==== Input for this task
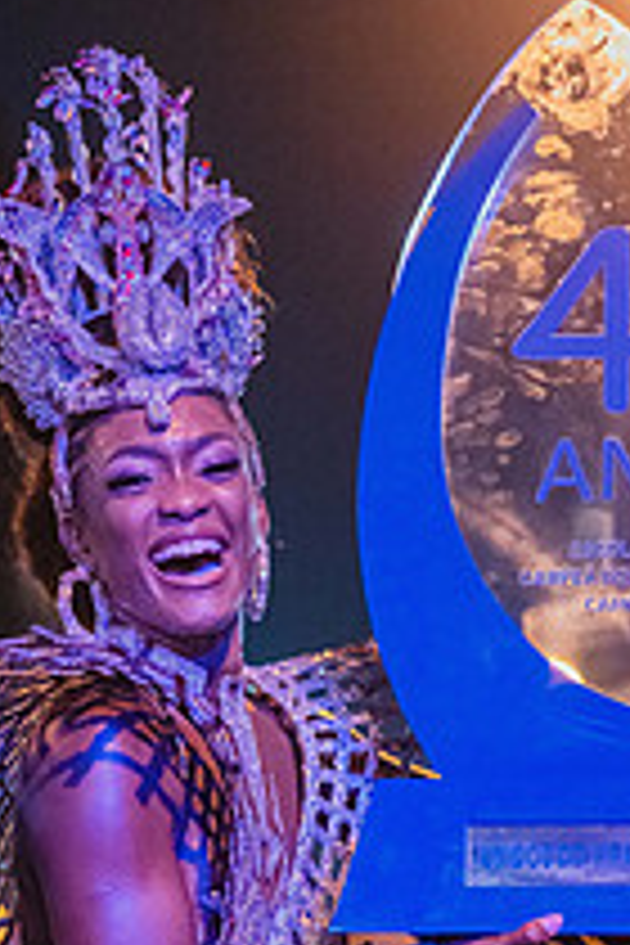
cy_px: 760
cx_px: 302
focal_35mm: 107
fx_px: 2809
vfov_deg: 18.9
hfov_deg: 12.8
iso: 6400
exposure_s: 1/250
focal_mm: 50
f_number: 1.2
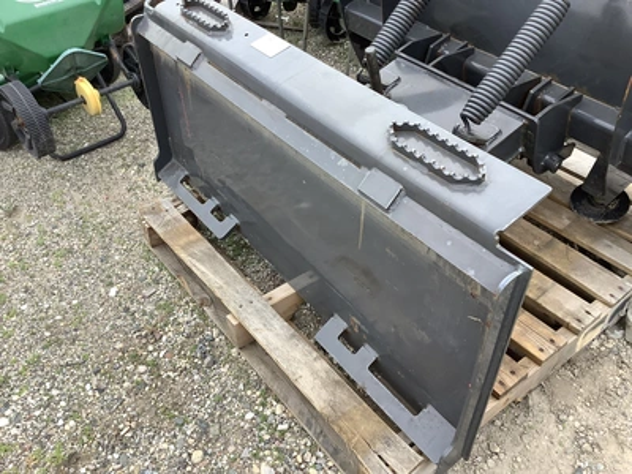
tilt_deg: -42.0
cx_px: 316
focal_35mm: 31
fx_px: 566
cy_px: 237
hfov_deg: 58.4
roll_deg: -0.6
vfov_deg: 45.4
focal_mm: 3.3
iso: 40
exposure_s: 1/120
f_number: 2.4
========
==== Input for this task
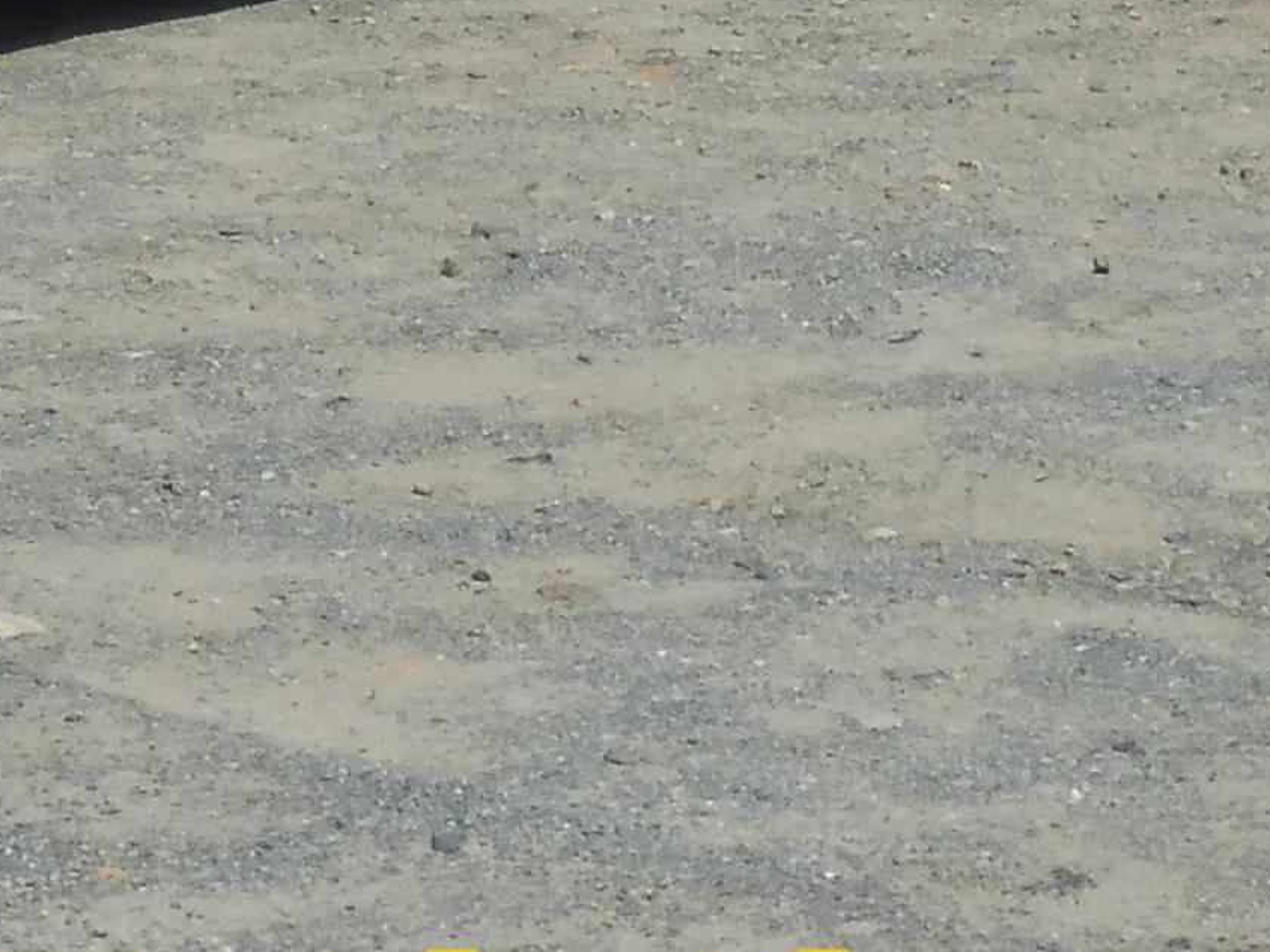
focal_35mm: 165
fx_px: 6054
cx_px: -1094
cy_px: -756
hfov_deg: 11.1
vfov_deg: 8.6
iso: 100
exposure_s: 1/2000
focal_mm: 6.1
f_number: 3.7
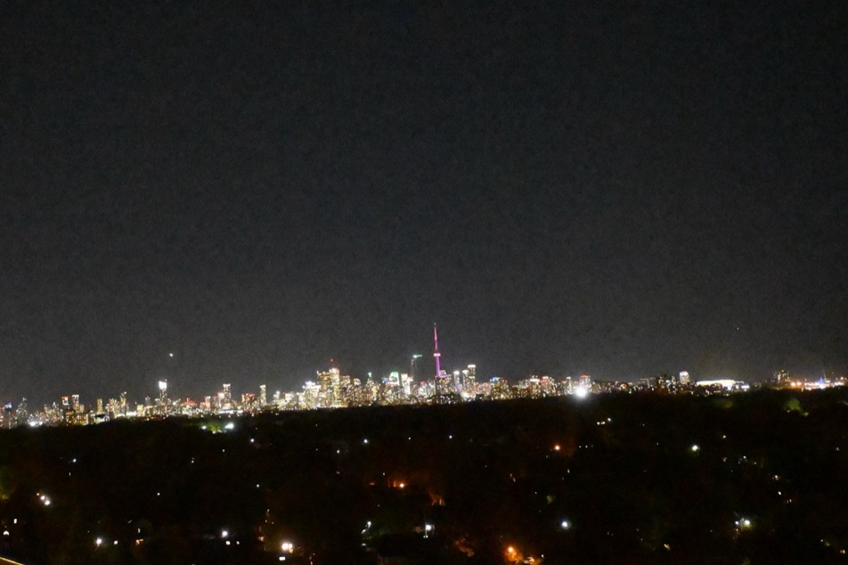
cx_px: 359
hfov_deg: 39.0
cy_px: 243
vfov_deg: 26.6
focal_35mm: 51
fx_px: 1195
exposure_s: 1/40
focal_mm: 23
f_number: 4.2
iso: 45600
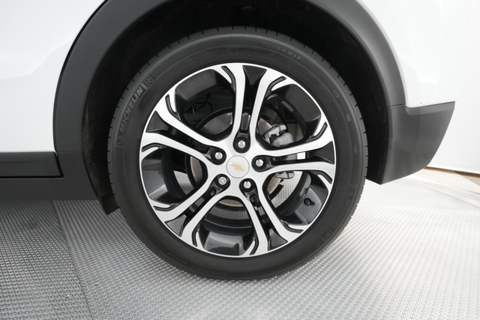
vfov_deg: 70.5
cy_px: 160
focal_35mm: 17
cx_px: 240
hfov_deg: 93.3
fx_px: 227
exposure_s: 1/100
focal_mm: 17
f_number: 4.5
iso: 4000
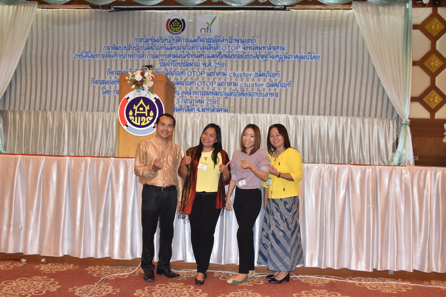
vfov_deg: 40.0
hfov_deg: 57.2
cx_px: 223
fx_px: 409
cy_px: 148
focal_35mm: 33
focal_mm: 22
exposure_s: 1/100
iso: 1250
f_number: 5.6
========
▶ **Prompt**:
Only one stretch of the data is wanted: write out exactly the lines from the one holding "cy_px: -756" through the one holding "f_number: 5.6", both included, without the pictures.

▶ **Solution to this task**:
cy_px: -756
hfov_deg: 11.1
vfov_deg: 8.6
iso: 100
exposure_s: 1/2000
focal_mm: 6.1
f_number: 3.7
cx_px: 359
hfov_deg: 39.0
cy_px: 243
vfov_deg: 26.6
focal_35mm: 51
fx_px: 1195
exposure_s: 1/40
focal_mm: 23
f_number: 4.2
iso: 45600
vfov_deg: 70.5
cy_px: 160
focal_35mm: 17
cx_px: 240
hfov_deg: 93.3
fx_px: 227
exposure_s: 1/100
focal_mm: 17
f_number: 4.5
iso: 4000
vfov_deg: 40.0
hfov_deg: 57.2
cx_px: 223
fx_px: 409
cy_px: 148
focal_35mm: 33
focal_mm: 22
exposure_s: 1/100
iso: 1250
f_number: 5.6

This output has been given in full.